▶ _ОТРЫВОК ТЕКСТА_
Усиленное стремление московского юношества к более серьезному образованию ведет свое начало, по моему мнению, с двадцатых годов, когда профессор М. Г. Павлов, по возвращении из-за границы, открыл свои лекции сельского хозяйства и минералогии. Он первый дал студентам понятие о господствовавшей в то время философии Шеллинга, или, точнее, о применении этой философии к естествоведению одним из его последователей – Океном. Новизна взглядов, мастерство их изложения в логическом и стилистическом отношениях сильно действовали на слушателей и, кроме того, привлекали в университет постороннюю любознательную молодежь из наиболее просвещенных семейств высшего московского общества. Между этими юношами, поступавшими на службу преимущественно в московский архив иностранных дел и потому прозванных «архивными», особенно выдавался князь В. Ф. Одоевский своею любовью к высшему знанию, к так называемой трансцендентальной философии. Он устроил у себя в доме философское общество, которое посещалось его товарищами по службе и по образу мыслей, а в 1824 году издавал сборник «Мнемозину» для ознакомления читателей с философией Шеллинга. В нем помещено несколько статей Павлова и самого издателя: последнему принадлежат отрывки из истории философии и по эстетике, основанной на идеях Шеллинга и долженствовавшей положить конец французским, лжеклассическим эстетическим понятиям, представителем которых в то время был профессор Мерзляков.

▶ _ИСХОДНЫЕ ЗАПИСИ_
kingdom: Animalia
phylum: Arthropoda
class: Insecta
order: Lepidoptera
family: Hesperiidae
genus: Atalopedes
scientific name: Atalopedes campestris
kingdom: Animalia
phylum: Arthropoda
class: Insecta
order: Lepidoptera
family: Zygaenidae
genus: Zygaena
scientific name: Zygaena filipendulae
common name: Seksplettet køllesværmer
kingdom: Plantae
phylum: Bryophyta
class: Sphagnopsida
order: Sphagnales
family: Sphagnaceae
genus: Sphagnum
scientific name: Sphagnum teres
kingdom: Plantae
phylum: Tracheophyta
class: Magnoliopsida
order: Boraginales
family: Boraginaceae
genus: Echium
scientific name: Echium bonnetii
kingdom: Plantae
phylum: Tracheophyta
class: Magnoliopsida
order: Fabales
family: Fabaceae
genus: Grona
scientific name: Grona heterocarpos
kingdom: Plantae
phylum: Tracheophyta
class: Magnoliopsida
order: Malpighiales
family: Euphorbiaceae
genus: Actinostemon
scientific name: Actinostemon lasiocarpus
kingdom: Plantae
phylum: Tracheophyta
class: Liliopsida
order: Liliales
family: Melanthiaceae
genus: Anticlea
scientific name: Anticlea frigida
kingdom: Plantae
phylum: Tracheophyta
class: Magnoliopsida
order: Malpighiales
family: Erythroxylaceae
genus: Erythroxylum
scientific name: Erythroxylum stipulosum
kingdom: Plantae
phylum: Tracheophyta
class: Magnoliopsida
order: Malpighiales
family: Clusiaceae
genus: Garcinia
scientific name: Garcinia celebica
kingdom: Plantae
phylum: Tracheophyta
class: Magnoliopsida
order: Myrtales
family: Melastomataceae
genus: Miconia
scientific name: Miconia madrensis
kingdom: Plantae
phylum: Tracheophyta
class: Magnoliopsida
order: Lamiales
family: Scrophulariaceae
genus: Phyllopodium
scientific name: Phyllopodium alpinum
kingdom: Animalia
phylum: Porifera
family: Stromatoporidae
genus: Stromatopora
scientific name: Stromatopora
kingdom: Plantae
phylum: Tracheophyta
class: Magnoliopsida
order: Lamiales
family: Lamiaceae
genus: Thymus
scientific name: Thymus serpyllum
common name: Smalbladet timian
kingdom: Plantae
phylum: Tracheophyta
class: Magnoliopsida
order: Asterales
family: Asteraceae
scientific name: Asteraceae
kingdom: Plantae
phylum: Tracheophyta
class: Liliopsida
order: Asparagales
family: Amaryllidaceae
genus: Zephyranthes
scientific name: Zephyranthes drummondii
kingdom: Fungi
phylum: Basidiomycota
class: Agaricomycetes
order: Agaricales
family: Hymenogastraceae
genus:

▶ _ПИСЬМЕННОЕ ЗАДАНИЕ 1_
Перепишите слово в слово весь отрывок о философских увлечениях московской молодежи.
▶ _ПИСЬМЕННОЕ ЗАДАНИЕ 2_
Оформите в виде таблицы Markdown со столбцами «Номер» и «Строка» только часть строк с названиями живых организмов: всё от строки, где есть «scientific name: Sphagnum teres», до строки, где есть «genus: Anticlea», включая обе. Пустые строки пропустите.
Текст и строки взяты из разных источников.

▶ _ПИСЬМЕННЫЙ ОТВЕТ 1_
Усиленное стремление московского юношества к более серьезному образованию ведет свое начало, по моему мнению, с двадцатых годов, когда профессор М. Г. Павлов, по возвращении из-за границы, открыл свои лекции сельского хозяйства и минералогии. Он первый дал студентам понятие о господствовавшей в то время философии Шеллинга, или, точнее, о применении этой философии к естествоведению одним из его последователей – Океном. Новизна взглядов, мастерство их изложения в логическом и стилистическом отношениях сильно действовали на слушателей и, кроме того, привлекали в университет постороннюю любознательную молодежь из наиболее просвещенных семейств высшего московского общества. Между этими юношами, поступавшими на службу преимущественно в московский архив иностранных дел и потому прозванных «архивными», особенно выдавался князь В. Ф. Одоевский своею любовью к высшему знанию, к так называемой трансцендентальной философии. Он устроил у себя в доме философское общество, которое посещалось его товарищами по службе и по образу мыслей, а в 1824 году издавал сборник «Мнемозину» для ознакомления читателей с философией Шеллинга. В нем помещено несколько статей Павлова и самого издателя: последнему принадлежат отрывки из истории философии и по эстетике, основанной на идеях Шеллинга и долженствовавшей положить конец французским, лжеклассическим эстетическим понятиям, представителем которых в то время был профессор Мерзляков.

▶ _ПИСЬМЕННЫЙ ОТВЕТ 2_
| Номер | Строка |
|---|---|
| 1 | scientific name: Sphagnum teres |
| 2 | kingdom: Plantae |
| 3 | phylum: Tracheophyta |
| 4 | class: Magnoliopsida |
| 5 | order: Boraginales |
| 6 | family: Boraginaceae |
| 7 | genus: Echium |
| 8 | scientific name: Echium bonnetii |
| 9 | kingdom: Plantae |
| 10 | phylum: Tracheophyta |
| 11 | class: Magnoliopsida |
| 12 | order: Fabales |
| 13 | family: Fabaceae |
| 14 | genus: Grona |
| 15 | scientific name: Grona heterocarpos |
| 16 | kingdom: Plantae |
| 17 | phylum: Tracheophyta |
| 18 | class: Magnoliopsida |
| 19 | order: Malpighiales |
| 20 | family: Euphorbiaceae |
| 21 | genus: Actinostemon |
| 22 | scientific name: Actinostemon lasiocarpus |
| 23 | kingdom: Plantae |
| 24 | phylum: Tracheophyta |
| 25 | class: Liliopsida |
| 26 | order: Liliales |
| 27 | family: Melanthiaceae |
| 28 | genus: Anticlea |